As we go to press, both of Israel’s main centre-right parties — Likud and Kadimah — were claiming victory in the general election. Most exit polls gave 30 seats to Kadimah and 29 to Likud. Neither have enough seats to win outright, meaning the huge gains made by Avigdor Lieberman’s Israel Beiteinu party place this grotesque far-right formation in a position of enormous influence and power when it comes to forming a government. Ehud Barak’s Labour Party — right-wing social democrats on social issues and hawkish on the national question – have been relegated to fourth place.
As placards on Israeli demonstrations against the recent assault on Gaza put it, “in the election campaign, the graveyards won.”
It took a Supreme Court ruling to overturn a ban, vociferously argued for by Lieberman, on the participation of the two main Israeli-Arab parties in the election.
Lieberman is an Israeli-Jewish chauvinist who has openly called for population transfers of Palestinian Arabs; Israeli socialists have labelled him “a fascist”.
For those on the British left who deny the legitimacy of any Israeli-Jewish presence in the region, and insist that Israeli-Jews are a colonial settler caste akin to the South African Boers, Lieberman’s rise will be further evidence that all Israeli-Jews are bloodthirsty racists.

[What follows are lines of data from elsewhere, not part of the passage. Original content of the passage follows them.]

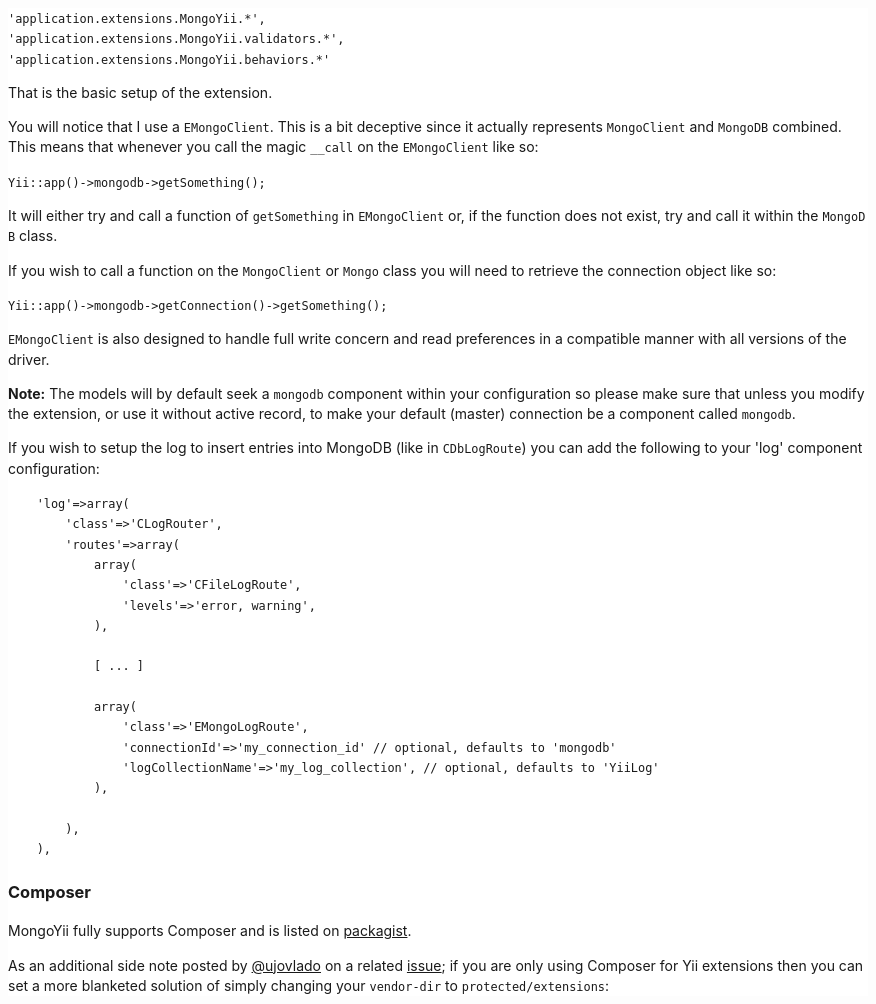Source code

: 	'application.extensions.MongoYii.*',
	'application.extensions.MongoYii.validators.*',
	'application.extensions.MongoYii.behaviors.*'

That is the basic setup of the extension.

You will notice that I use a `EMongoClient`. This is a bit deceptive since it actually represents `MongoClient` and `MongoDB` combined.  This means that whenever you call the magic `__call`
on the `EMongoClient` like so:

	Yii::app()->mongodb->getSomething();

It will either try and call a function of `getSomething` in `EMongoClient` or, if the function does not exist, try and call it within the `MongoDB` class.

If you wish to call a function on the `MongoClient` or `Mongo` class you will need to retrieve the connection object like so:

	Yii::app()->mongodb->getConnection()->getSomething();

`EMongoClient` is also designed to handle full write concern and read preferences in a compatible manner with all versions of the driver.

**Note:** The models will by default seek a `mongodb` component within your configuration so please make sure that unless you modify the extension, or use it without active record, to
make your default (master) connection be a component called `mongodb`.

If you wish to setup the log to insert entries into MongoDB (like in `CDbLogRoute`) you can add the following to your 'log' component configuration:

		'log'=>array(
			'class'=>'CLogRouter',
			'routes'=>array(
				array(
					'class'=>'CFileLogRoute',
					'levels'=>'error, warning',
				),

				[ ... ]

				array(
					'class'=>'EMongoLogRoute',
					'connectionId'=>'my_connection_id' // optional, defaults to 'mongodb'
					'logCollectionName'=>'my_log_collection', // optional, defaults to 'YiiLog'
				),
				
			),
		),

### Composer

MongoYii fully supports Composer and is listed on [packagist](https://packagist.org/packages/sammaye/mongoyii).

As an additional side note posted by [@ujovlado](https://github.com/ujovlado) on a related [issue](https://github.com/Sammaye/MongoYii/issues/81#issuecomment-19739105);
if you are only using Composer for Yii extensions then you can set a more blanketed solution of simply changing your `vendor-dir` to `protected/extensions`:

Those leftists for whom hatred of Israel, rather than solidarity with the Palestinians, is the point of departure may well rub their hands in glee at these results, claiming that they vindicate their perspectives. Those of us who take a different view — and maintain a belief in the national rights of Israeli-Jews and, though the questions are separate, in the revolutionary potential of the Israeli-Jewish working-class — assess this growth of Israel’s reactionary right differently.
As socialists in the UK, who face the likely victory of a Tory government at the next election as well as growing working-class support for the fascist BNP, we should know better than to use these elections to write off the Israeli people (or the Israeli working-class).

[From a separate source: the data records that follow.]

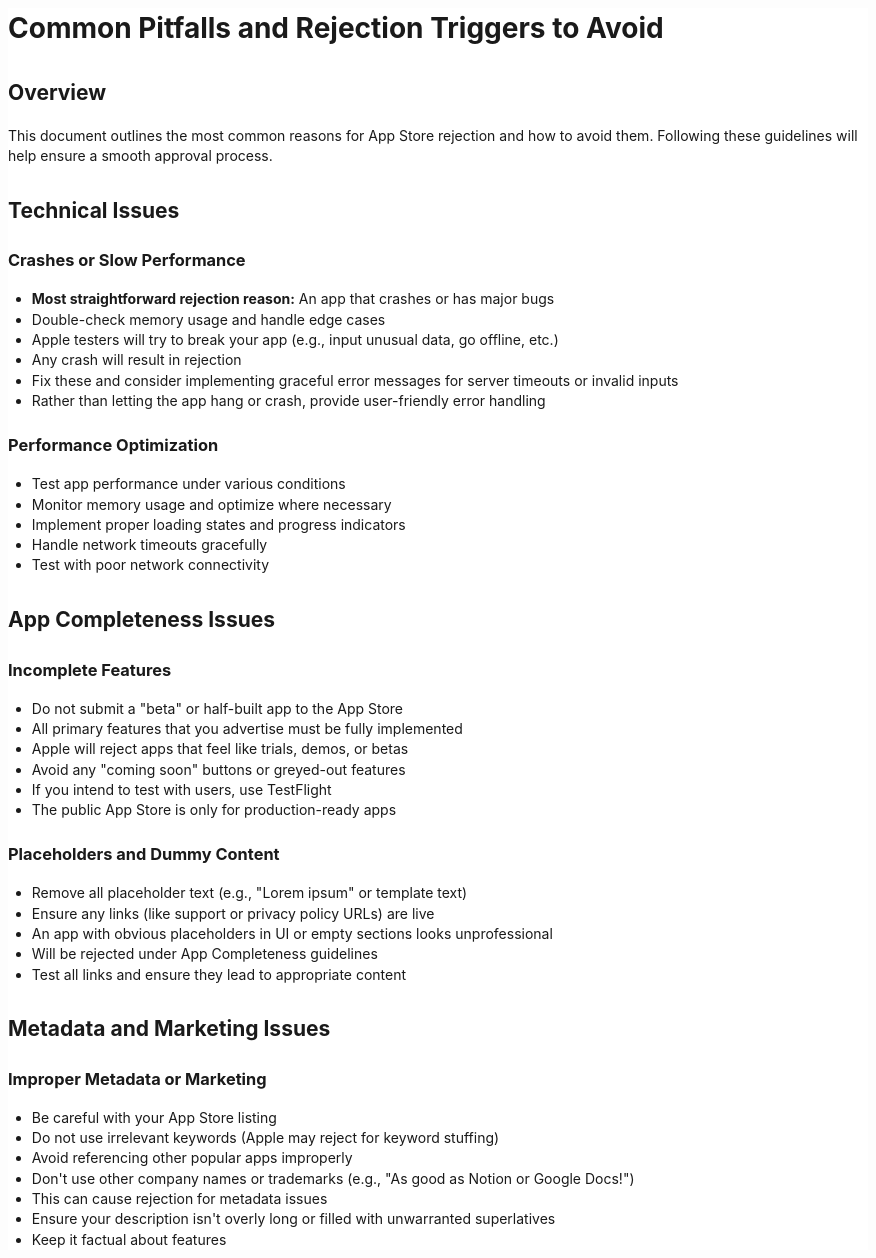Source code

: # Common Pitfalls and Rejection Triggers to Avoid

## Overview
This document outlines the most common reasons for App Store rejection and how to avoid them. Following these guidelines will help ensure a smooth approval process.

## Technical Issues

### Crashes or Slow Performance
- **Most straightforward rejection reason:** An app that crashes or has major bugs
- Double-check memory usage and handle edge cases
- Apple testers will try to break your app (e.g., input unusual data, go offline, etc.)
- Any crash will result in rejection
- Fix these and consider implementing graceful error messages for server timeouts or invalid inputs
- Rather than letting the app hang or crash, provide user-friendly error handling

### Performance Optimization
- Test app performance under various conditions
- Monitor memory usage and optimize where necessary
- Implement proper loading states and progress indicators
- Handle network timeouts gracefully
- Test with poor network connectivity

## App Completeness Issues

### Incomplete Features
- Do not submit a "beta" or half-built app to the App Store
- All primary features that you advertise must be fully implemented
- Apple will reject apps that feel like trials, demos, or betas
- Avoid any "coming soon" buttons or greyed-out features
- If you intend to test with users, use TestFlight
- The public App Store is only for production-ready apps

### Placeholders and Dummy Content
- Remove all placeholder text (e.g., "Lorem ipsum" or template text)
- Ensure any links (like support or privacy policy URLs) are live
- An app with obvious placeholders in UI or empty sections looks unprofessional
- Will be rejected under App Completeness guidelines
- Test all links and ensure they lead to appropriate content

## Metadata and Marketing Issues

### Improper Metadata or Marketing
- Be careful with your App Store listing
- Do not use irrelevant keywords (Apple may reject for keyword stuffing)
- Avoid referencing other popular apps improperly
- Don't use other company names or trademarks (e.g., "As good as Notion or Google Docs!")
- This can cause rejection for metadata issues
- Ensure your description isn't overly long or filled with unwarranted superlatives
- Keep it factual about features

Israeli workers are suffering economically from years of neo-liberal government policy. Furthermore, they are fed on a diet of propaganda, from media and state, that constantly reminds them of the threats to their personal and national security, and emphasises the need for an uncompromising military response.
The top-to-bottom militarisation of society through national service normalises the place of guns, soldiers and war in everyday life. The mainstream bourgeois parties ratcheted up this propaganda offensive to build support for their assault on Gaza, but Lieberman — not Netanyahu, Livni or Barak — has benefited.

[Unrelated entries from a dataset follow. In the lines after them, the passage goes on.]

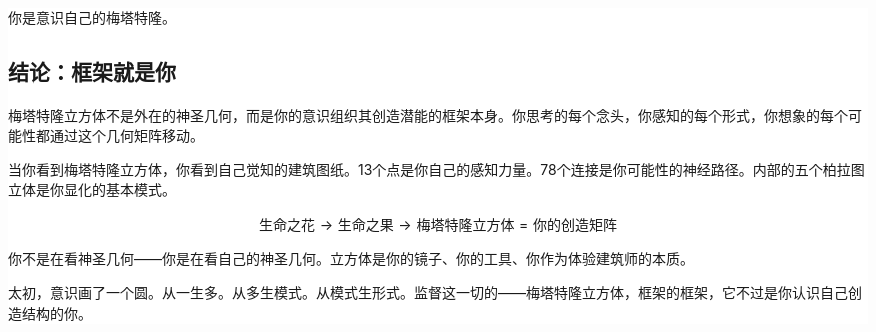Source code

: 你是意识自己的梅塔特隆。

## 结论：框架就是你

梅塔特隆立方体不是外在的神圣几何，而是你的意识组织其创造潜能的框架本身。你思考的每个念头，你感知的每个形式，你想象的每个可能性都通过这个几何矩阵移动。

当你看到梅塔特隆立方体，你看到自己觉知的建筑图纸。13个点是你自己的感知力量。78个连接是你可能性的神经路径。内部的五个柏拉图立体是你显化的基本模式。

$$\text{生命之花} \rightarrow \text{生命之果} \rightarrow \text{梅塔特隆立方体} = \text{你的创造矩阵}$$

你不是在看神圣几何——你是在看自己的神圣几何。立方体是你的镜子、你的工具、你作为体验建筑师的本质。

太初，意识画了一个圆。从一生多。从多生模式。从模式生形式。监督这一切的——梅塔特隆立方体，框架的框架，它不过是你认识自己创造结构的你。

The results for leftist parties offer some glimmers of hope; most exit polls have Meretz, a politically inconsistent but broadly leftish social-democratic party (which ran as part of a new left-wing coalition) losing only one of its 5 MKs, with Hadash (a Jewish-Arab party with its origins in the Stalinist Israeli Communist Party) increasing its number of MKs to 4 or 5.
More widely, the continuing existence of a radical peace movement — led by organisations such as Gush Shalom and Anarchists Against The Wall and backed up by a growing movement of Israelis facing jail for refusing to serve in the IDF – should help us maintain our faith in the role of the Israeli people in carving out a solution to the conflict that sidelines the likes of Lieberman for good.
As Israeli peace activist Adam Keller says, if Lieberman in 2009 reflects what Israel sees in the mirror, “it is not enough to smash [it] – it is necessary to change thoroughly what this mirror reflects!” By making practical solidarity with the anti-war movements, the refusers and all working-class resistance to neo-liberalism, we can help Israelis begin to do that.